─── QUOTED PASSAGE

In the QAT training phase, the training side maintains BF16 master weights, with forward propagation introducing quantization noise through fake quantization. "Fake" means not actually converting BF16 tensors to low-precision INT4 storage, but retaining the floating-point computation path and inserting QDQ (Quantize-DeQuantize) operations to simulate low-precision computation. Specifically, high-precision weights are first "discretized" to INT4 and then immediately restored. Although the physical dtype remains floating-point, the value precision is effectively reduced. The difference between the original and restored values introduces quantization error, equivalent to injecting noise into the network, forcing the model to adapt to precision loss through gradient updates.
Backpropagation uses STE (Straight-Through Estimator) to bypass the non-differentiability of quantization. The core quantization operation rounding is a step function with derivatives almost everywhere 0, which would block gradient flow. STE adopts a "straight-through gradient estimator" strategy: during backward pass, the rounding derivative is defined as 1 (treated as an identity mapping), like building a bridge across a cliff, allowing gradients to pass through the rounding layer to update high-precision floating-point weights, closing the QAT training loop.
In the weight conversion phase, converged BF16 weights are exported and undergo real quantization, converting to INT4 format adapted for inference engines (such as Marlin).
In the RL rollout phase, SGLang loads INT4 weights and runs efficient W4A16 inference (INT4 weights × BF16 activations). Generated experience data flows back to the first phase, forming a self-consistent closed loop.
Key Strategy Choices
The quantization format follows Kimi-K2-Thinking, choosing INT4 (W4A16). Compared to FP4, INT4 has broader support on existing hardware (pre-Blackwell), with mature high-performance Marlin kernels in the ecosystem. Experiments show that with 1×32 scale granularity, INT4 has sufficient dynamic range, stable precision, and well-optimized performance and tools. As an industry "good enough" quantization standard, INT4 achieves a rational balance between performance, risk, and maintenance costs. In the future, we plan to explore FP4 RL on NVIDIA Blackwell GPUs.
Training adopts the classic fake quantization + STE combination: maintaining BF16 master weights, simulating quantization noise in forward pass, and directly passing gradients in backward pass, maximizing low-precision training convergence and stability.
Training Side: Fake Quantization Modification of Megatron-LM
Fake Quantization and STE Implementation

The core goal of this phase is to simulate quantization error in real-time during training, forcing the model to "learn" to adapt to low-precision representation. Therefore, we adopt fake quantization: weights are stored and updated in BF16, temporarily mapped to INT4 precision range in forward pass.

──────
─── GIVEN INFORMATION

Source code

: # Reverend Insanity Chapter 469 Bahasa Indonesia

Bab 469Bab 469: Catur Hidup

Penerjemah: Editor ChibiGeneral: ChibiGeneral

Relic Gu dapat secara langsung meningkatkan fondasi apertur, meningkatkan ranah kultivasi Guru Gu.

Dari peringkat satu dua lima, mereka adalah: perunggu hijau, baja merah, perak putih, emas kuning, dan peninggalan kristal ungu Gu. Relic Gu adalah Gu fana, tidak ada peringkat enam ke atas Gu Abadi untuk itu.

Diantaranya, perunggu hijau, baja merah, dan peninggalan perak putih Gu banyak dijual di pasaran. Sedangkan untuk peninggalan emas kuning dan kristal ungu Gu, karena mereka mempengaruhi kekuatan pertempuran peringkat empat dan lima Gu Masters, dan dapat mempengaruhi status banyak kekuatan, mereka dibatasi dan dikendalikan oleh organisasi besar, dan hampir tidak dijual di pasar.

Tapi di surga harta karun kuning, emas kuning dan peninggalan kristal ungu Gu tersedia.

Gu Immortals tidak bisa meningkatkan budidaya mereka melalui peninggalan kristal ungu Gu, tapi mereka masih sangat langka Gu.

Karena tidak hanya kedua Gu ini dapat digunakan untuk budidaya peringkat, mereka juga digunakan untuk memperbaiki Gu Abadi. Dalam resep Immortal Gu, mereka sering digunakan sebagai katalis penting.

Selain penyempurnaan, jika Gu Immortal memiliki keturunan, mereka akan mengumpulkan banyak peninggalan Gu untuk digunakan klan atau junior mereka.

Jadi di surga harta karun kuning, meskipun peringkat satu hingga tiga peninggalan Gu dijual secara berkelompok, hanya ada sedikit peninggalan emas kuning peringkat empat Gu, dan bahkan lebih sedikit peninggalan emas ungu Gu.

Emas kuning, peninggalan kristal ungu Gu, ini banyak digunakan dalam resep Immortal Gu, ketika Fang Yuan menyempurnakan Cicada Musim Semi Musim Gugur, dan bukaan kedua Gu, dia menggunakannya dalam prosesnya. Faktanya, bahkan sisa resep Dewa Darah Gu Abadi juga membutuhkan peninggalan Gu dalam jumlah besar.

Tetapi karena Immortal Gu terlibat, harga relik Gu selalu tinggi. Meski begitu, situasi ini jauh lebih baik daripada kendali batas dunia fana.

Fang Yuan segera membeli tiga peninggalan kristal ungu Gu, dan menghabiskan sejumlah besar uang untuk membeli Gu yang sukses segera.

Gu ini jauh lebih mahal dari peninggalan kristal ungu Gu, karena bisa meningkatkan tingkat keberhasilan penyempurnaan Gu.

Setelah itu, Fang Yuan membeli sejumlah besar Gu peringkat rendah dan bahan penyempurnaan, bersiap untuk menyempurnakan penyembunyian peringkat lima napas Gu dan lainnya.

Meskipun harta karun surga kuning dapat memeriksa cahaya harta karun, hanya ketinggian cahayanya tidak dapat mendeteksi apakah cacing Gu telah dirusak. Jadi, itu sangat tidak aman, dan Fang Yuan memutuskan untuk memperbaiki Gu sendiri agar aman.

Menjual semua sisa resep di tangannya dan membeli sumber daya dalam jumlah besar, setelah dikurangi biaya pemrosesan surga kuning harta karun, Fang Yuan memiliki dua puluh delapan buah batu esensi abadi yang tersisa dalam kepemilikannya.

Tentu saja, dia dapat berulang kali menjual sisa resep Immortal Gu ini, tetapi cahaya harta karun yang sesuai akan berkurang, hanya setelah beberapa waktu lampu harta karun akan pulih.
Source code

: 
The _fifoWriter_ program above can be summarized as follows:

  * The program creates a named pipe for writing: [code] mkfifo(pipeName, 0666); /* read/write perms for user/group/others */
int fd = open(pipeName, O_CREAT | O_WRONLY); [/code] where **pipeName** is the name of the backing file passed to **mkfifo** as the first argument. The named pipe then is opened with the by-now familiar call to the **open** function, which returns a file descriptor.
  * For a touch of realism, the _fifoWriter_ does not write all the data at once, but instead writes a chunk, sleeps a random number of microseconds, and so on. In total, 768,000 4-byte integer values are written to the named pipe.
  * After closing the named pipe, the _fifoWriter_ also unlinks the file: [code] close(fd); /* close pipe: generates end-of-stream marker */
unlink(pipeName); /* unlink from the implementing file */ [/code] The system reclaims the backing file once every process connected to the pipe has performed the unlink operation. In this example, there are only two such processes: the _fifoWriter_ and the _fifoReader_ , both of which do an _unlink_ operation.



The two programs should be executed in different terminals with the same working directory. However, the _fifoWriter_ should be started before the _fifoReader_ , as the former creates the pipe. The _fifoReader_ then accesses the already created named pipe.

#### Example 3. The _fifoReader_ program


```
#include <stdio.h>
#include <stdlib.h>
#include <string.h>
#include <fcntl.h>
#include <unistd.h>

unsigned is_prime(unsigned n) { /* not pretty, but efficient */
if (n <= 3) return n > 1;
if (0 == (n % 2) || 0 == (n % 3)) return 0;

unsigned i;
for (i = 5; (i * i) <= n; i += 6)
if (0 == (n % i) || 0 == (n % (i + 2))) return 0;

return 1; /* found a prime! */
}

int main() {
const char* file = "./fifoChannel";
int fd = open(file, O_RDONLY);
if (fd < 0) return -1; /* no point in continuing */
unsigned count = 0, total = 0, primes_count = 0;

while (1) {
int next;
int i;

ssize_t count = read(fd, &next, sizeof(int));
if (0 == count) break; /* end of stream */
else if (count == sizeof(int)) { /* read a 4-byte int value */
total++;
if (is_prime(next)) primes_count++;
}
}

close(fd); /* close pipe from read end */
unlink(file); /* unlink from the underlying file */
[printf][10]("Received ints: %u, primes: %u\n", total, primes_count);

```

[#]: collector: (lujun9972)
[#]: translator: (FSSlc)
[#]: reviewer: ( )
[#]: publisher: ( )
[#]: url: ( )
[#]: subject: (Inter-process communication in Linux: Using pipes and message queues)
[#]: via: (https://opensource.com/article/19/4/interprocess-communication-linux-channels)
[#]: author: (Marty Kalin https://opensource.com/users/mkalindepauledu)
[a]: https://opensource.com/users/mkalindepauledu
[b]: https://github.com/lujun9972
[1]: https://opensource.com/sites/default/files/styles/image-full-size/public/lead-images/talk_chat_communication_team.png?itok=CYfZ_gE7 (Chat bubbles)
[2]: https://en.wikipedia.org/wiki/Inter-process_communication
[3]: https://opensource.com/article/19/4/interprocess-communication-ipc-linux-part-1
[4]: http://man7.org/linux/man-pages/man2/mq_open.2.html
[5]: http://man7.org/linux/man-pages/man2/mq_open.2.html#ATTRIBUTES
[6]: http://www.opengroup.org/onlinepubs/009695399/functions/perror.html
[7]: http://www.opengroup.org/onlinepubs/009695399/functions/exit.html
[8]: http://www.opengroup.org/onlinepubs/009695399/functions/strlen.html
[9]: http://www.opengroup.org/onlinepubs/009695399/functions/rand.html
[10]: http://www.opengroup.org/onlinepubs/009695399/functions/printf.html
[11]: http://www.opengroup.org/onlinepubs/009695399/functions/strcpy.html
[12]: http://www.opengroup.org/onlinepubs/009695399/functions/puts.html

──────

### PROBLEM TO SOLVE:
In the passage on INT4 quantization-aware training, what derivative does STE assign to the rounding operation during the backward pass?

### RESULT OF THIS EXERCISE:
STE defines the rounding derivative as 1, treating rounding as an identity mapping.